Eyes Above The Waves

Robert O'Callahan. Christian. Repatriate Kiwi. Hacker.

Friday 1 September 2017

rr Trace Portability

We want to be able to record an rr trace on one machine but copy it to another machine for replay. For example, you might record a failing test on one machine and copy the trace to a developer's machine for debugging. Or, you might record a failure locally and upload the trace to some cloud service for analysis. In short: on rr master, this works!

It turned out there were only two big issues to solve. We needed a way to make traces fully self-contained, because for efficiency we don't always copy all needed files into the trace during recording. rr pack addressed that. rr pack also compacts the trace by eliminating duplicate copies of the same file. Switching to brotli also reduced trace size, as did using Cap'n Proto for trace data.

The other big issue was handling CPUID instructions. We needed a way to ensure that during replay CPUID instructions returned the same results as they did during recording — they generally won't if you switch machines. Modern Intel hardware supports "CPUID faulting", i.e. you can configure the CPU to trap every time a CPUID instruction occurs. Linux didn't expose this capability to user-space, so last year Kyle Huey did the hard work of adding a Linux system-call API to expose it: the ARCH_GET/SET_CPUID subfeature of arch_prctl. It works very much like the existing PR_GET/SET_TSC, which give control over the faulting of RDTSC/RDTSCP instructions. Getting the feature into the upstream kernel was a bit of an ordeal, but that's a story for another day. It finally shipped in the 4.12 kernel.

When CPUID faulting is available, rr recording stores the results of all CPUID instructions in the trace, and rr replay intercepts all CPUID instructions and takes their results from the trace. With this in place, we're able to move traces from one machine/distro/kernel to another and replay them successfully.

We also support situations where CPUID faulting is not available on the recording machine but is on the replay machine. At the start of recording we save all available CPUID data (there are only a relatively small number of possible CPUID "leaves"), and then rr replay traps CPUID instructions and emulates them using the stored data.

Caveat: the user is responsible for ensuring the destination machine supports all instructions and other CPU features used by the recorded program. At some point we could add an rr feature to mask the CPUID values reported during recording so you can limit the CPU features a recorded program uses. (We actually already do this internally so that applications running under rr believe that RTM transactional memory and RDRAND, which rr can't handle, are not available.)
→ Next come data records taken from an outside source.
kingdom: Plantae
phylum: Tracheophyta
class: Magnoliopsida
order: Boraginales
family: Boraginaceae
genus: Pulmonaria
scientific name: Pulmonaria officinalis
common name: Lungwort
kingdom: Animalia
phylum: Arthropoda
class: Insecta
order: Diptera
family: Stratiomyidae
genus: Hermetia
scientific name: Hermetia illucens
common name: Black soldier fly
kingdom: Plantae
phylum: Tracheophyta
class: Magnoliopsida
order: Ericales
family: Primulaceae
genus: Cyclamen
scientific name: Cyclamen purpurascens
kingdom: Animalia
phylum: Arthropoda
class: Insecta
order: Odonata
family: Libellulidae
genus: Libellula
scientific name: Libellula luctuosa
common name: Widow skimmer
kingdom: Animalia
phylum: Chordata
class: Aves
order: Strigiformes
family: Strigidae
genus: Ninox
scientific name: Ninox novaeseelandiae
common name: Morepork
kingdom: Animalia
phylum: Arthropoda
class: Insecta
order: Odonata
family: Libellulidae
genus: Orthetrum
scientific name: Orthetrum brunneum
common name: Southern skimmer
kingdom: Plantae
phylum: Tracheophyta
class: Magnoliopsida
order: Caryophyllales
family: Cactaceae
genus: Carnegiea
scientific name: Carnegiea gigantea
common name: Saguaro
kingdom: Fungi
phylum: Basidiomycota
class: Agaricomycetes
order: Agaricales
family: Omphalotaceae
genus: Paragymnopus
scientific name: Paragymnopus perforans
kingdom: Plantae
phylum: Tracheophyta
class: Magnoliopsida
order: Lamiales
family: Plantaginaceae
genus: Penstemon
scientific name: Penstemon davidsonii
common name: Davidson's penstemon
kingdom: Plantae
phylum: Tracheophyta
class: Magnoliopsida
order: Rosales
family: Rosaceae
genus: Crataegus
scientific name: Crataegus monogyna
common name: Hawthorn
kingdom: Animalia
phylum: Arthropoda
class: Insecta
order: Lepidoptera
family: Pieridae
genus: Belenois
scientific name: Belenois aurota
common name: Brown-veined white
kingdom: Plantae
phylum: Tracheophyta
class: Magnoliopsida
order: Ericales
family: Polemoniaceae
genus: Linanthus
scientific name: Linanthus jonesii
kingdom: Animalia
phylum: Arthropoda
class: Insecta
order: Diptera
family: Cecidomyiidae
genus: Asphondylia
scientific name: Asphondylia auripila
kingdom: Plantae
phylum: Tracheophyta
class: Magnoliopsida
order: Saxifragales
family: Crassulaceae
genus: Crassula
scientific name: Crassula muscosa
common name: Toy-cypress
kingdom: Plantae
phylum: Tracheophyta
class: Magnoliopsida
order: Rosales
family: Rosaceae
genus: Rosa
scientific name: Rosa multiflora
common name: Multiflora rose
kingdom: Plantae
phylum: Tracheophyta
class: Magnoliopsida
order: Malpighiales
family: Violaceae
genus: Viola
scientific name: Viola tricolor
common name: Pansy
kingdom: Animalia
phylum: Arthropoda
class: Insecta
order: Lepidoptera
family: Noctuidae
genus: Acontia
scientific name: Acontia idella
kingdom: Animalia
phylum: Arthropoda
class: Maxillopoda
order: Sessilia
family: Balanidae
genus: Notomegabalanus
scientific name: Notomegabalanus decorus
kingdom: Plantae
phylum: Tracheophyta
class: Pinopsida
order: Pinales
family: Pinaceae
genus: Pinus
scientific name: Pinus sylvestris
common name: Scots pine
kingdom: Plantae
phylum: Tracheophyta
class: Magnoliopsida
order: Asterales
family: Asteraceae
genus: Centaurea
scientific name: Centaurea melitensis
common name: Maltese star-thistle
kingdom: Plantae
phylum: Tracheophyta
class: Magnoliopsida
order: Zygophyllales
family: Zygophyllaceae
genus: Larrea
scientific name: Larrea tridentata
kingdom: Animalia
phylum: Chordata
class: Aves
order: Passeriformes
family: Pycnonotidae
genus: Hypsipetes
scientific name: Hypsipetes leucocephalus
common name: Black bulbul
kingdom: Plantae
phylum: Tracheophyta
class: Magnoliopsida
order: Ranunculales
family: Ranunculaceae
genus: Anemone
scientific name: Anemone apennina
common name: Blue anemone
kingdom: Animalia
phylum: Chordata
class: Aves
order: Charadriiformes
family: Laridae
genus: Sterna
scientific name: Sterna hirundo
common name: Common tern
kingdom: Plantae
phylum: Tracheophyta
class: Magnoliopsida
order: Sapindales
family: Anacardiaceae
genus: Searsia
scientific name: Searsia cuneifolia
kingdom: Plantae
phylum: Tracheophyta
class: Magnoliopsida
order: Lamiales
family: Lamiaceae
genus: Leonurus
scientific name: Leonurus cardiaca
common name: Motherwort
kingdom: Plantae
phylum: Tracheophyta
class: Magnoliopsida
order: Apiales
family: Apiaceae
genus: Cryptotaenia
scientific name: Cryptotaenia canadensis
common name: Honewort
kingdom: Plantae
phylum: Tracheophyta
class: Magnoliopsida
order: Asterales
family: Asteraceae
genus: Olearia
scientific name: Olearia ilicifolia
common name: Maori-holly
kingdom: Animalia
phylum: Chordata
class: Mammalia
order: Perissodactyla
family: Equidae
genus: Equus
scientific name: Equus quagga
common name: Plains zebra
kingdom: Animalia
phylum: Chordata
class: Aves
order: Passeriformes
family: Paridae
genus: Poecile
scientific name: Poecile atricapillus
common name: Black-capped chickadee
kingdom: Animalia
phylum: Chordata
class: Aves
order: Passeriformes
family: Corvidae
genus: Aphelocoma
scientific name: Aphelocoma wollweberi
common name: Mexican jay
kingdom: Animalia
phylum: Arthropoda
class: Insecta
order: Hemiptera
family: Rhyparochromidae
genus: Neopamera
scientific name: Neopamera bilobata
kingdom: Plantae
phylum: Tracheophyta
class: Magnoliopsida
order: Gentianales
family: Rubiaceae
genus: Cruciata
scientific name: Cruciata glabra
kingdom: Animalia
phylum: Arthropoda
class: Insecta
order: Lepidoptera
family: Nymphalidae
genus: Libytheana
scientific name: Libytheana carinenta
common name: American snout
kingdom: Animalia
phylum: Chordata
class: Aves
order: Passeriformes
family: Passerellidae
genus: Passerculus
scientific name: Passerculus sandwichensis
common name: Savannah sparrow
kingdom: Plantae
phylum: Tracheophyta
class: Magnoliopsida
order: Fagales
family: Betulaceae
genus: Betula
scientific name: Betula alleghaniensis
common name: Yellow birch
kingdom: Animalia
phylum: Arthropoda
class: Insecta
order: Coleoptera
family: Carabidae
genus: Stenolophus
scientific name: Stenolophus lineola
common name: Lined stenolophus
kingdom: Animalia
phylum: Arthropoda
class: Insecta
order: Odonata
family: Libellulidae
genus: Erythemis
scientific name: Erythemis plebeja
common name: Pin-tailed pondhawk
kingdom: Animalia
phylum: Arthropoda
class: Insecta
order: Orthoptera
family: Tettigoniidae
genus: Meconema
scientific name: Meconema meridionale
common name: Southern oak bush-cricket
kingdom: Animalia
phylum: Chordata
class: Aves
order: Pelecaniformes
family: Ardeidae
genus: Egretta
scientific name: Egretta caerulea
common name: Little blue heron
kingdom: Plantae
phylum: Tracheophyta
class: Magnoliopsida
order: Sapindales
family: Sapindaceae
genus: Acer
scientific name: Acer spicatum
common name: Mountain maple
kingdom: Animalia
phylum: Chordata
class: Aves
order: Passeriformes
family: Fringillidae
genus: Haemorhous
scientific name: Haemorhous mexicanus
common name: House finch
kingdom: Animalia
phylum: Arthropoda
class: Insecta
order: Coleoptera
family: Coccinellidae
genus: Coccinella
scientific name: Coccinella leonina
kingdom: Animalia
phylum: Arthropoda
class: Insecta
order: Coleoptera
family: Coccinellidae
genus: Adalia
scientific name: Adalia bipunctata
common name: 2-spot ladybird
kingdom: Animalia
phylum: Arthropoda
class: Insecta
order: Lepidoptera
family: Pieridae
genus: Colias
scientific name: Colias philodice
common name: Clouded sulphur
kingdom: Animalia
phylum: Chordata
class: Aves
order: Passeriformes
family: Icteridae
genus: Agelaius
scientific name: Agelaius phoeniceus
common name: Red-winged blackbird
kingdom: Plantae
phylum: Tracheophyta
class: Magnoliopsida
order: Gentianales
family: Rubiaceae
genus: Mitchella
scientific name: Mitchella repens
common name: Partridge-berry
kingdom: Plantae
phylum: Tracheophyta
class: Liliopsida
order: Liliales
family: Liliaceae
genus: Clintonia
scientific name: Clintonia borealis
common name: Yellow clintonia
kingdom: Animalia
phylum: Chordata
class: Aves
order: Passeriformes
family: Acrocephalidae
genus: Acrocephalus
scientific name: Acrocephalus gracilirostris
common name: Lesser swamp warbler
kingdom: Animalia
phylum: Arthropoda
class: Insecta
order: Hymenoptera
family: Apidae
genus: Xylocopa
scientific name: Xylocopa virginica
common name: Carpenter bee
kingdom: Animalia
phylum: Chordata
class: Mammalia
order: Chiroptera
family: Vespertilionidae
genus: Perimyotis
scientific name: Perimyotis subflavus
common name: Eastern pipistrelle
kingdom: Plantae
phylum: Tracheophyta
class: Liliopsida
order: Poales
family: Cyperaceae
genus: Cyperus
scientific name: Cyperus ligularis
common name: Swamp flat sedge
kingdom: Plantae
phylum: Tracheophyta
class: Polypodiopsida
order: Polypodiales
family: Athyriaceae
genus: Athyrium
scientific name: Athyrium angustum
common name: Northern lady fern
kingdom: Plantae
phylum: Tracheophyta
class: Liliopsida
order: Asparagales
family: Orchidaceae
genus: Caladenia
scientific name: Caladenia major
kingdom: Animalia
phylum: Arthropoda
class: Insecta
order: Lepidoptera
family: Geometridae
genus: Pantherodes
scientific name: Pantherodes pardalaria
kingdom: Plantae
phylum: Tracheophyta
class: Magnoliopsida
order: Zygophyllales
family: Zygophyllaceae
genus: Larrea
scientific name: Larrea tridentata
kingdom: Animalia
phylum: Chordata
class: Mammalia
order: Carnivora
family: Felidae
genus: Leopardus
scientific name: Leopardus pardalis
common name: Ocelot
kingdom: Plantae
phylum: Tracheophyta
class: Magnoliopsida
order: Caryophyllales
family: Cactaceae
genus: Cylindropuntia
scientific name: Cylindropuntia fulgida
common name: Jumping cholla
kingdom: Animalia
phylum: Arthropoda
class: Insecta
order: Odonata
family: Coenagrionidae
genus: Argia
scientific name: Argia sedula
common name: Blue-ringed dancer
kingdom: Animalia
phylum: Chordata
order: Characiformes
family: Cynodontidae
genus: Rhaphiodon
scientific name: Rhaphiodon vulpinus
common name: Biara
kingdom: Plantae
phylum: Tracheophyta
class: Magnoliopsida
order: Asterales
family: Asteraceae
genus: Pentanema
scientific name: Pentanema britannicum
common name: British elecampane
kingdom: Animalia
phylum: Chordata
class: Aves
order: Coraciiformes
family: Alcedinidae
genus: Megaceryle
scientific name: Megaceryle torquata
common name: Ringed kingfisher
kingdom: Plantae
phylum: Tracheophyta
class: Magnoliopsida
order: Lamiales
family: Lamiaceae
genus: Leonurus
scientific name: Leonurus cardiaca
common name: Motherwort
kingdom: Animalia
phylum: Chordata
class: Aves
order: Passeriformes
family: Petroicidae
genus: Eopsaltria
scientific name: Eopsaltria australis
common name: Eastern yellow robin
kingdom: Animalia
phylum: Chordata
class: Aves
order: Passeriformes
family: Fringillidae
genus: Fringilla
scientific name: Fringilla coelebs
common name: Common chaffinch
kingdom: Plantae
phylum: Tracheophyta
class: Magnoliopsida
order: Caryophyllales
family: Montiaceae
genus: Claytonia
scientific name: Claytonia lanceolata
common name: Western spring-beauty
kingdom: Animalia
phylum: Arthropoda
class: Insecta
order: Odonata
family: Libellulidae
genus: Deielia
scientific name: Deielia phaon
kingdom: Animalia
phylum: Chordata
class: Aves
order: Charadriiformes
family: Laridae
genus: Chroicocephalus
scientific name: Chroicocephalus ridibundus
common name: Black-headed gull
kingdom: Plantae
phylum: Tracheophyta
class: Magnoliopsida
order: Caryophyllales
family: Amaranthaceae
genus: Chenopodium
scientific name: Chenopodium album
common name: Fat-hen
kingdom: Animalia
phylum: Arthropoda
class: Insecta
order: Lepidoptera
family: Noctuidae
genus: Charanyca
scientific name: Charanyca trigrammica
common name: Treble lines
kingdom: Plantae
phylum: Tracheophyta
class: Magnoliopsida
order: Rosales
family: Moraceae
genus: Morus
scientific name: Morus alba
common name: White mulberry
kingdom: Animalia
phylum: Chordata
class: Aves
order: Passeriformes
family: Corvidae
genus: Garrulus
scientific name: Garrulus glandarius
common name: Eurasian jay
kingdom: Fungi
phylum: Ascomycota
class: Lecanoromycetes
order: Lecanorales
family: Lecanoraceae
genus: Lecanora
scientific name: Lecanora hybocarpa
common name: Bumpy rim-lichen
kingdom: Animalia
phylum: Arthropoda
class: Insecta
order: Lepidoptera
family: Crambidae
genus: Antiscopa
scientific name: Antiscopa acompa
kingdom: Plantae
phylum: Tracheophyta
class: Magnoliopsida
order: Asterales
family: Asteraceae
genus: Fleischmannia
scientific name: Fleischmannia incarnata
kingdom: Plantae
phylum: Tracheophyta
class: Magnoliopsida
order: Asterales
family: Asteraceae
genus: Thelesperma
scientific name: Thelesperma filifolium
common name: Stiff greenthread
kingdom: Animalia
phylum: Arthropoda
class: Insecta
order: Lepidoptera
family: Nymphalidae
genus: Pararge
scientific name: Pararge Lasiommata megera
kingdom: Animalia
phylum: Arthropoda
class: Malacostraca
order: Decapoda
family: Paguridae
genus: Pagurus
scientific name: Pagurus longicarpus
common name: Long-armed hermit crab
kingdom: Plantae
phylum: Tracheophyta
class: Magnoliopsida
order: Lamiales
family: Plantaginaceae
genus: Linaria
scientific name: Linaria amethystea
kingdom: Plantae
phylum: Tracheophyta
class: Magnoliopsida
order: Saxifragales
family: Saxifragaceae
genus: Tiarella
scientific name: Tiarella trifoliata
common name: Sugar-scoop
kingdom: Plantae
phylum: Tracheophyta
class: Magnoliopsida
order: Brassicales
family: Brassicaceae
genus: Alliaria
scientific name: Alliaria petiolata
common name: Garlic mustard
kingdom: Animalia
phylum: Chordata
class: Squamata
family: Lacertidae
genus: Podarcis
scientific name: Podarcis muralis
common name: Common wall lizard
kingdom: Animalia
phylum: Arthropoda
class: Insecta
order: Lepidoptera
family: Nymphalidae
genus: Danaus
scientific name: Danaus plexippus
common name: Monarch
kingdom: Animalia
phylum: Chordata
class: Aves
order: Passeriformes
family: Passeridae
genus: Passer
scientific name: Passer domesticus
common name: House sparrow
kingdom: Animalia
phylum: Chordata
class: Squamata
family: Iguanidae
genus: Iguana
CPUID faulting is supported on most modern Intel CPUs, at least on Ivy Bridge and its successor Core architectures. Kyle also added support to upstream Xen and KVM to virtualize it, and even emulate it regardless of whether the underlying hardware supports it. However, VM guests running on older Xen or KVM hypervisors, or on other hypervisors, probably can't use it. And as mentioned, you will need a Linux 4.12 kernel or later.

Comments

Unknown
What about the instructions with the encoding that are not illegal on an old processor but mean something specific or even different on a new processor? Like the CET Endbranch instructions that reuse existing NOPs? And the TZCNT instruction that contains a BSF as part of it? Cross-generation replay is always going to be a problem unless you make sure to emulate everything that could be a problem in a semantically safe way.
Robert
I think ENDBRANCH isn't a problem because it only acts as a non-noop if you enable CET, and in the recording it won't be enabled. Likewise TZCNT isn't likely to be a problem because it only differs from BSF when the input operand is zero, in which case the BSF result is undefined so programs shouldn't be using the result, though I suppose they could. Instructions with undefined results can even, in principle, break replay on the same machine, but that isn't causing problems in practice, so I'm not too worried about it. Generally Intel is working pretty hard to ensure cross-generation compatibility, so I don't expect to see breaking semantic changes across processors that aren't gated on mode switches.